### EXERCISE TEXT ###

This article originally appeared in the March 2004 issue of Africa Today. Reproduced with permission.

By Muyiwa Akintunde, in Tamale, Ghana


All hands to the plough, the dream of former US President Jimmy Carter to bury the last Ghanaian Guinea worm in one of the fanciful Accra caskets may well be realised very soon. Last month, the No. 1 Guinea worm warrior led a powerful party on a mission to Ghana with the theme: Committed to finishing the job! On the field trip to Dashei in the Jantong area of East Gonja district, infamous for its high Guinea worm cases in Ghana, the Carter party included WHO Director General, Dr Lee Jong-Wook, Unicef Deputy Executive Director, Kul Gautam, UN Resident Coordinator for Ghana, Alfred Fawundu, Mrs Rosalynn Carter, her son, Jeff, Ghana's minister of Health, Dr Kweku Afriyie and minister of Works and Housing, Mustapha Ali Iddris, who hails from the host Northern Region.

When the eradication campaign kicked off in 1986, there were 3.5 million cases worldwide with 20 countries reporting high numbers. So much progress has been made that a provisional figure of 35,000 cases was given for 2003, meaning that only one per cent of the cases remained worldwide. But Ghana accounts for 27 per cent of that number, ranking as the second worst case country in the world, next only to Sudan, which has been ravaged by a two-decade-old war. For a country that celebrated success recently, slashing its 1989 figure of nearly 180,000 cases to stabilise at less than 6,000 at the end of 2002, there is now an upswing of Guinea worm cases. Ghana closed 2003 with over 8,200 Guinea worm cases, a 48 per cent increase from its previous year's figure of 5,611. "There is no excuse for the unnecessary suffering caused by Guinea worm disease," declared Carter at the end of his tour. "In Ghana, the resources, support, knowledge and ability to eradicate Guinea worm disease are in place. It is up to Ghana to commit to the challenge by taking swift and immediate action.

Apparently embarrassed by the turn of event, the team from Ghana assured delegates that the required leadership to win the war would be provided. In Tamale, capital of Ghana's Northern Region where Carter and his team had frank talks with the Ghana authorities, Health minister Kweku Afriyie made another commitment, accepting the challenge on behalf of the government and people of Ghana: "Ghana must raise public awareness and gain a sense of urgency at all levels to turn its members around and no longer hold the title of most endemic Guinea worm country in West Africa. Ghana will meet this challenge by making Guinea worm a priority, providing improved water supply to endemic communities, and increasing health education."

### EXCERPTED RECORDS ###

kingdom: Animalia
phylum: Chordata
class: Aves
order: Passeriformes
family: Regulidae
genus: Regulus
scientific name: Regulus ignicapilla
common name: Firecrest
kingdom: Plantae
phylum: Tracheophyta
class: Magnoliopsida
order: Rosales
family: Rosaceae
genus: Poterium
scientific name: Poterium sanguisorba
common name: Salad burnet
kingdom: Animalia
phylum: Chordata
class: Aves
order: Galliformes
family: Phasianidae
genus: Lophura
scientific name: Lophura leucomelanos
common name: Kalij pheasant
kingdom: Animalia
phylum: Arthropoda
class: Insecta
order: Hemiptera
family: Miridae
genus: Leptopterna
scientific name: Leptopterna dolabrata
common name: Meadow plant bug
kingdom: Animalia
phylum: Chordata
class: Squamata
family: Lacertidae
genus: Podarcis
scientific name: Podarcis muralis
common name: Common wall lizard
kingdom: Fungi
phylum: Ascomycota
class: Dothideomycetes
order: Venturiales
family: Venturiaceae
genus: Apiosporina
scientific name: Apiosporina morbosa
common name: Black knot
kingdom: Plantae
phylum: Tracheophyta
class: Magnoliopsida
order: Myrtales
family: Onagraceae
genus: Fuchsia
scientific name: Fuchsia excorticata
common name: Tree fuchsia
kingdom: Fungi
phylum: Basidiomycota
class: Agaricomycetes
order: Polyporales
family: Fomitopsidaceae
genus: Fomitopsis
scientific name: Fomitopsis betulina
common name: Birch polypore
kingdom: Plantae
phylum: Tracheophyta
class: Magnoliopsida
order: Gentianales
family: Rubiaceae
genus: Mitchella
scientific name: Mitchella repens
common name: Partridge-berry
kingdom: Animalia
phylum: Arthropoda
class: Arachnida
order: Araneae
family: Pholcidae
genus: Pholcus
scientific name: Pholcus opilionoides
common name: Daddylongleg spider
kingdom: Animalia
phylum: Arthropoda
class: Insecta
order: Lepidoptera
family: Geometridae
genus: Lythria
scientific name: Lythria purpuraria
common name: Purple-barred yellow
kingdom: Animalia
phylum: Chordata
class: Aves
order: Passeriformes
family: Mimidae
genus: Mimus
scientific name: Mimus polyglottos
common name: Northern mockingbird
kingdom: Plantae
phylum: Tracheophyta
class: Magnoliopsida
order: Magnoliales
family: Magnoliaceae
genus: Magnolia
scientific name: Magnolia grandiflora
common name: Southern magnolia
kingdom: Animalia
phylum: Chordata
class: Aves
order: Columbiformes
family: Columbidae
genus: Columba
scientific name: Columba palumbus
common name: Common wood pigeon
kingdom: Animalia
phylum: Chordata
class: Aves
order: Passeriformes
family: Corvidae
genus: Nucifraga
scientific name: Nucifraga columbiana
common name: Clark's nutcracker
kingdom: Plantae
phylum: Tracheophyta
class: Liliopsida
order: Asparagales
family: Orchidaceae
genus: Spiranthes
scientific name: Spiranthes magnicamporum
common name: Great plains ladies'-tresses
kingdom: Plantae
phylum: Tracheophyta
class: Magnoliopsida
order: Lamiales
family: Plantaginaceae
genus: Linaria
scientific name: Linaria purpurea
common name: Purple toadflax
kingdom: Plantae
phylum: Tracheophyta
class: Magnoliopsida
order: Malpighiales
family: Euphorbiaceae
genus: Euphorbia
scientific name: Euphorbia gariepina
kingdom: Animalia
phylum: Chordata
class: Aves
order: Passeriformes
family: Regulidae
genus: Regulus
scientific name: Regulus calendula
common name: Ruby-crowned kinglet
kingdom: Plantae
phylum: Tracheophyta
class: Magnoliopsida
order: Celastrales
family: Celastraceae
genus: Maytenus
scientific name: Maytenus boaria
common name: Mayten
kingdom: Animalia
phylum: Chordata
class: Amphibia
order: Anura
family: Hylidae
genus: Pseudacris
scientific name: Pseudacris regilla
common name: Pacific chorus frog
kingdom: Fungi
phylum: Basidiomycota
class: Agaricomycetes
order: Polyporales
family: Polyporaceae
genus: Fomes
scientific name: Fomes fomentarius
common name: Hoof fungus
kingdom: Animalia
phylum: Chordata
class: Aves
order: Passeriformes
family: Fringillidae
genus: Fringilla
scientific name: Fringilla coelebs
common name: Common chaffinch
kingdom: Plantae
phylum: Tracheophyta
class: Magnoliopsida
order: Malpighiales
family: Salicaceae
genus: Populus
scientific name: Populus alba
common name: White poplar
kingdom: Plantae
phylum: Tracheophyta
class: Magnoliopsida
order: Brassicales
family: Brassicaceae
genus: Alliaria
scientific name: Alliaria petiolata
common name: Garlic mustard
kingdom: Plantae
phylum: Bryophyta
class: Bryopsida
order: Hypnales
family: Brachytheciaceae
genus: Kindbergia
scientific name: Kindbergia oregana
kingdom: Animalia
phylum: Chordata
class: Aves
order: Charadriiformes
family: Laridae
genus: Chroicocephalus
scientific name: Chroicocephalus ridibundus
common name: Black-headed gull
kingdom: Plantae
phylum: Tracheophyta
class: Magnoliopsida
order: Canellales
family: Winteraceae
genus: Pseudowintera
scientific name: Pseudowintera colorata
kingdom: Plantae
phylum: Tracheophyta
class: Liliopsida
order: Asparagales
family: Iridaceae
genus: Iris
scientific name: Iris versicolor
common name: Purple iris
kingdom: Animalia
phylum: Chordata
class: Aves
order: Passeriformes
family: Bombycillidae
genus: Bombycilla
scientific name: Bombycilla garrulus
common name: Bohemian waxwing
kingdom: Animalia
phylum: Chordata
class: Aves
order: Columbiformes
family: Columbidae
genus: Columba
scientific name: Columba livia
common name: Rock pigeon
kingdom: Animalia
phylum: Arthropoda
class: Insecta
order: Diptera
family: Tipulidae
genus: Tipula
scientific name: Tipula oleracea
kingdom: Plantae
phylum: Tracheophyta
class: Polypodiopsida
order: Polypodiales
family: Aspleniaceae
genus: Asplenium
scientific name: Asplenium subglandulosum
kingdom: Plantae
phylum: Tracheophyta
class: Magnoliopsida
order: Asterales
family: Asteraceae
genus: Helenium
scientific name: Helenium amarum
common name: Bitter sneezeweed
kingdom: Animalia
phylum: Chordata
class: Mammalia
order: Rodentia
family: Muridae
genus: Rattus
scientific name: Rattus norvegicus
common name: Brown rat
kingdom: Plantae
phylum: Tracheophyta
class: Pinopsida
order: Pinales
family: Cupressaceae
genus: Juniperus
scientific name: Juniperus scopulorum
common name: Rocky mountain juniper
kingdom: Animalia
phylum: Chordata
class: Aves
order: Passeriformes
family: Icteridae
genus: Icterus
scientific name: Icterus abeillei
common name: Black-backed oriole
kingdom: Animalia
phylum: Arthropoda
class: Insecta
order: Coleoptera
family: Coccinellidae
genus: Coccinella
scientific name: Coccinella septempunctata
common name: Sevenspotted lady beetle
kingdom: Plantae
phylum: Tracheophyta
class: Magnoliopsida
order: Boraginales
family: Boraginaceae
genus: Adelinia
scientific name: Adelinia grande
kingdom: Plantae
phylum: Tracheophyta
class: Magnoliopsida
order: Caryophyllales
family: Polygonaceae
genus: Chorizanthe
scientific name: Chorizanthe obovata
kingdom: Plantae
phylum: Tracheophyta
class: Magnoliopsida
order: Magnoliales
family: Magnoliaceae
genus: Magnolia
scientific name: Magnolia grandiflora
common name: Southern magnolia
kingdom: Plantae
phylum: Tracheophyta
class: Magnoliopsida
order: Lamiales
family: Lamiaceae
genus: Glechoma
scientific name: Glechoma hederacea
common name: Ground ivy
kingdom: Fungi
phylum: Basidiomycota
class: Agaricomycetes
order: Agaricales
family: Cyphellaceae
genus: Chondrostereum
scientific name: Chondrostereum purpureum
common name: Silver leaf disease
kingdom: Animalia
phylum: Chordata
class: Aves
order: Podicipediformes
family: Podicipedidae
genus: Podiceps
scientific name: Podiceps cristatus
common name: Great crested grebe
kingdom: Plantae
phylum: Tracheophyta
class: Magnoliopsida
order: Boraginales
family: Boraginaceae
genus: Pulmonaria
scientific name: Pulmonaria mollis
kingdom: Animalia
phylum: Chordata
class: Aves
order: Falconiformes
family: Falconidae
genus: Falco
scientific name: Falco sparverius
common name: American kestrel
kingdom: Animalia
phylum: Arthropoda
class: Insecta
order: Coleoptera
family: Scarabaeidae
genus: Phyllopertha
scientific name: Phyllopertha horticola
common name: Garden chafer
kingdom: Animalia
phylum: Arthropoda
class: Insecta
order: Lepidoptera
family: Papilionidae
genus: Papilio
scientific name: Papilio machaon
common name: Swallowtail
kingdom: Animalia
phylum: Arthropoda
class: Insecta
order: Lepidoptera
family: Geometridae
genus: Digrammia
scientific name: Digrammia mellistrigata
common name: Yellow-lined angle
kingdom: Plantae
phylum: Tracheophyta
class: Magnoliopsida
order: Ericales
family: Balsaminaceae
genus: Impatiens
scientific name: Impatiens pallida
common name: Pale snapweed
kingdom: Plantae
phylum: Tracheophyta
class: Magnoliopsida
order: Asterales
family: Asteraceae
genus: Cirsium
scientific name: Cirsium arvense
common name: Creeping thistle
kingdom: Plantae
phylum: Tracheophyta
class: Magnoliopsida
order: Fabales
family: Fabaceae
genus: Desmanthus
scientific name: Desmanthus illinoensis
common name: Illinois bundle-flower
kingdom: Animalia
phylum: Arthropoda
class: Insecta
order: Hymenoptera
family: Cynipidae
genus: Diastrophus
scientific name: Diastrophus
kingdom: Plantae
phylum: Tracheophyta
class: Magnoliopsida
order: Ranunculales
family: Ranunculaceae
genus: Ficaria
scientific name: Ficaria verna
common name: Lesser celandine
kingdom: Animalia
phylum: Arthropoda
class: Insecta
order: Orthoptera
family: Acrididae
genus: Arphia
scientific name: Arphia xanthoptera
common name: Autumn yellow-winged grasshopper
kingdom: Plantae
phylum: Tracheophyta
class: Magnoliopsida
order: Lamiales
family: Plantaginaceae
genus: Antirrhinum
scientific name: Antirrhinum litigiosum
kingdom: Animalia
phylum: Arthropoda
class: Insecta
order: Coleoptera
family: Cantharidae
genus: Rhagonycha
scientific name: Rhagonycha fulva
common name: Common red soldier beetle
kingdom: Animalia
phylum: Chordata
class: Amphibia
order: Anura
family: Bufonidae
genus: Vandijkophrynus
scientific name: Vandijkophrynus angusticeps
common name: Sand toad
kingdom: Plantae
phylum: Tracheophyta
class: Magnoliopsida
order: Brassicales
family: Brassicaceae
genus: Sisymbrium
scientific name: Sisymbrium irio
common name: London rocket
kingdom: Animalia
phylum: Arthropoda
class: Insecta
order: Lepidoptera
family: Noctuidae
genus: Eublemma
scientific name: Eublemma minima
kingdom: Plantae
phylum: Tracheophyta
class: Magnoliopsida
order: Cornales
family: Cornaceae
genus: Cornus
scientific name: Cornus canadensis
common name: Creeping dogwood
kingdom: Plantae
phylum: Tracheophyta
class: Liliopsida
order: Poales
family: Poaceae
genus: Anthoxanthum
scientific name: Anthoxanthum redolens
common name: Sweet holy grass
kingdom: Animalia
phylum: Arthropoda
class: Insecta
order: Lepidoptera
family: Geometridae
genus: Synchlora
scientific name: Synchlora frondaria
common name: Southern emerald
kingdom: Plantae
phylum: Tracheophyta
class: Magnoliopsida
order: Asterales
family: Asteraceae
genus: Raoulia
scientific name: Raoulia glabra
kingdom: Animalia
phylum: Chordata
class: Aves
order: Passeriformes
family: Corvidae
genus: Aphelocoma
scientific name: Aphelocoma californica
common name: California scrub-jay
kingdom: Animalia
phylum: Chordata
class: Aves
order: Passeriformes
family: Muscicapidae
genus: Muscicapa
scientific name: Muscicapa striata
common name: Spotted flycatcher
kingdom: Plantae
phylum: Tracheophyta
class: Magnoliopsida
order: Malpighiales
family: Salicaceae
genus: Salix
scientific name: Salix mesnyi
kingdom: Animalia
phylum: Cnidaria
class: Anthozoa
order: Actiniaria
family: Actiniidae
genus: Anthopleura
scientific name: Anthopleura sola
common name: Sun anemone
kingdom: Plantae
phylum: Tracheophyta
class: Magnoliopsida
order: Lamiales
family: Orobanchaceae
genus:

###

§ EXERCISE GOAL
Write out the stretch of the Guinea worm article from "All hands to" through "host Northern Region.", switching "field trip" to "visit". This data has no connection to the article.

§ ANSWER FOR THE TASK
All hands to the plough, the dream of former US President Jimmy Carter to bury the last Ghanaian Guinea worm in one of the fanciful Accra caskets may well be realised very soon. Last month, the No. 1 Guinea worm warrior led a powerful party on a mission to Ghana with the theme: Committed to finishing the job! On the visit to Dashei in the Jantong area of East Gonja district, infamous for its high Guinea worm cases in Ghana, the Carter party included WHO Director General, Dr Lee Jong-Wook, Unicef Deputy Executive Director, Kul Gautam, UN Resident Coordinator for Ghana, Alfred Fawundu, Mrs Rosalynn Carter, her son, Jeff, Ghana's minister of Health, Dr Kweku Afriyie and minister of Works and Housing, Mustapha Ali Iddris, who hails from the host Northern Region.